Angelo Brandelli, professor da Escola de Ciências da Saúde e da Vida. / Foto: Bruno Todeschini

O professor da Escola de Ciências da Saúde da Vida Angelo Brandelli e o doutorando do Programa de Pós-Graduação em Psicologia Felipe Vilanova realizaram uma pesquisa de investigação da corrupção a partir da Psicologia. O estudo realizado em parceria com o pesquisador Taciano Lemos Milfont, da University of Waikato, da Nova Zelândia, foi publicado na Journal of Personality and Social Psychology, dos Estados Unidos. A revista é uma das principais publicações internacionais na área de psicologia social, organizada pela American Psychological Association, que possui grande impacto na comunidade científica. 

O artigo intitulado A dual process social psychological model of corrupt intention and attitudes toward corrupt people é fruto de seis pesquisas realizadas ao longo de dois anos, que compuseram a dissertação de mestrado do Felipe Vilanova. Nesse trabalho, foi proposto um modelo psicológico que detalha a relação entre ideologias, corrupção e suas raízes psicológicas, bem como a relação entre intenção corrupta e atitudes em relação a pessoas corruptas.  

Sobre a pesquisa 

Para entender as raízes psicológicas da corrupção foram coletados dados de 1.893 participantes brasileiros de todas as regiões do país, contando com participantes de diferentes níveis educacionais e classes socioeconômicas. Os pesquisadores explicam que uma maior tendência de praticar ações, como pagar propina, pode ser apoiada na ideia de que “certos grupos devem ser mantidos em seus devidos lugares na sociedade” ou que “alguns grupos de pessoas são inferiores a outros na sociedade”.  

Para entender essa relação, os autores utilizaram questionários validados nacionalmente pelo aluno e professor e perguntaram aos participantes o quanto eles concordavam com diversas frases similares às referidas anteriormente e o quanto eles estariam dispostos a pagar propina para conseguir um contrato milionário com uma empresa internacional. Os resultados demonstraram que pessoas que concordam com as ideias que “certos grupos devem ser mantidos em seus devidos lugares na sociedade”, há uma maior chance de agir de forma corrupta.  

“Isso ocorre principalmente porque quem endossa tais ideias tende a ter uma visão de mundo muito competitiva, encarando a sociedade como uma selva em que se deve manipular pessoas para obter poder e sucesso.

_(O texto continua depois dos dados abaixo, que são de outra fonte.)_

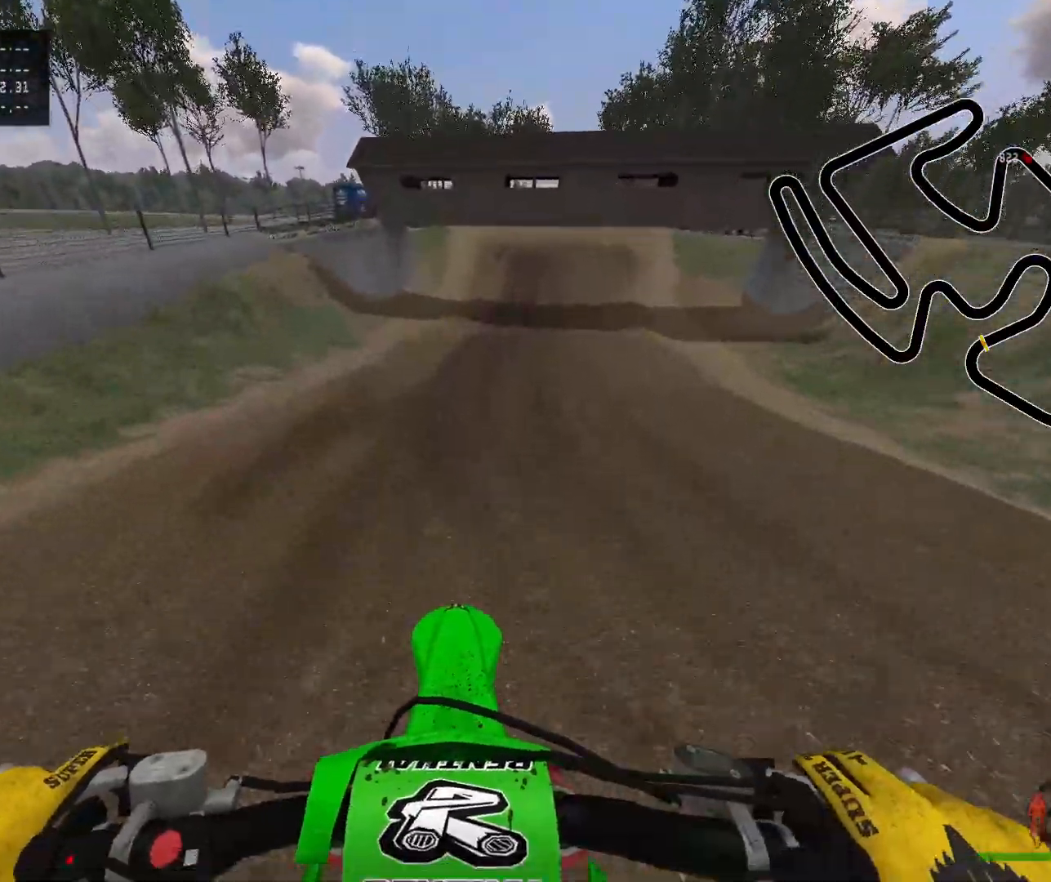
{"buttons": ["R2"], "left_stick": "right", "right_stick": "center", "events": [[83, "Y", "up"], [417, "Y", "down"], [500, "Y", "up"]]}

Assim, para essas pessoas, a corrupção não seria um problema grave, mas apenas mais um meio necessário para obter sucesso”, explica Brandelli.  

felipe_vilanova,psicologia,pós-graduacao,aluno,estudante,mestrando

Doutorando do Programa de Pós-Graduação em Psicologia Felipe Vilanova. / Foto: Mariana Haupenthal

Outro ponto que os autores abordam no artigo é que é falsa a hipótese de que pessoas que julgam mal quem é corrupto têm baixa chance de engajamento em comportamentos corruptos. Os dados apresentados na pesquisa indicam que expressar posições negativas em relação a pessoas corruptas não tem relação a tendência de agir corruptamente. 

Ações efetivas contra a corrupção 

A partir das pesquisas realizadas pelo doutorando Felipe Vilanova, pelo professor Angelo Brandelli e pelo docente Taciano Milfont foram indicadas conclusões importantes sobre o que deve ser feito em termos de políticas públicas e agendas efetivas contra a corrupção. Dados preliminares da pesquisa já haviam gerado um manual para o enfrentamento da corrupção no setor público baseado em evidências 

A primeira conclusão aponta que o discurso de ódio a corruptos tende a ser ineficaz considerando o objetivo de reduzir a corrupção. Embora possa ser uma estratégia de campanha que mobilize as pessoas, a sua eficácia é altamente questionável. Os autores explicam que o foco deveria ser em promover ambientes que sejam voltados à cooperação e não à competição, evitando a busca desenfreada por poder e status em âmbitos governamentais e organizacionais. 

Outros destaques apresentados pelos pesquisadores abordam que a agenda política contra a desigualdade adquire importância ainda maior em virtude da conexão apontada entre apoio a ideologias anti-igualitárias e maior intenção corrupta. Realçando os impactos ainda maiores dos que são usualmente discutidos, verifica-se que a discussão em torno da desigualdade impacta algo como a corrupção que, até então, parecia desconexo. 

Felipe Vilanova, aluno de Brandelli, ressalta a importância da publicação internacional para este projeto, que buscou apresentar que as ideias sobre desigualdade e suas raízes psíquicas não são neutras em relação à perpetuação da corrupção. 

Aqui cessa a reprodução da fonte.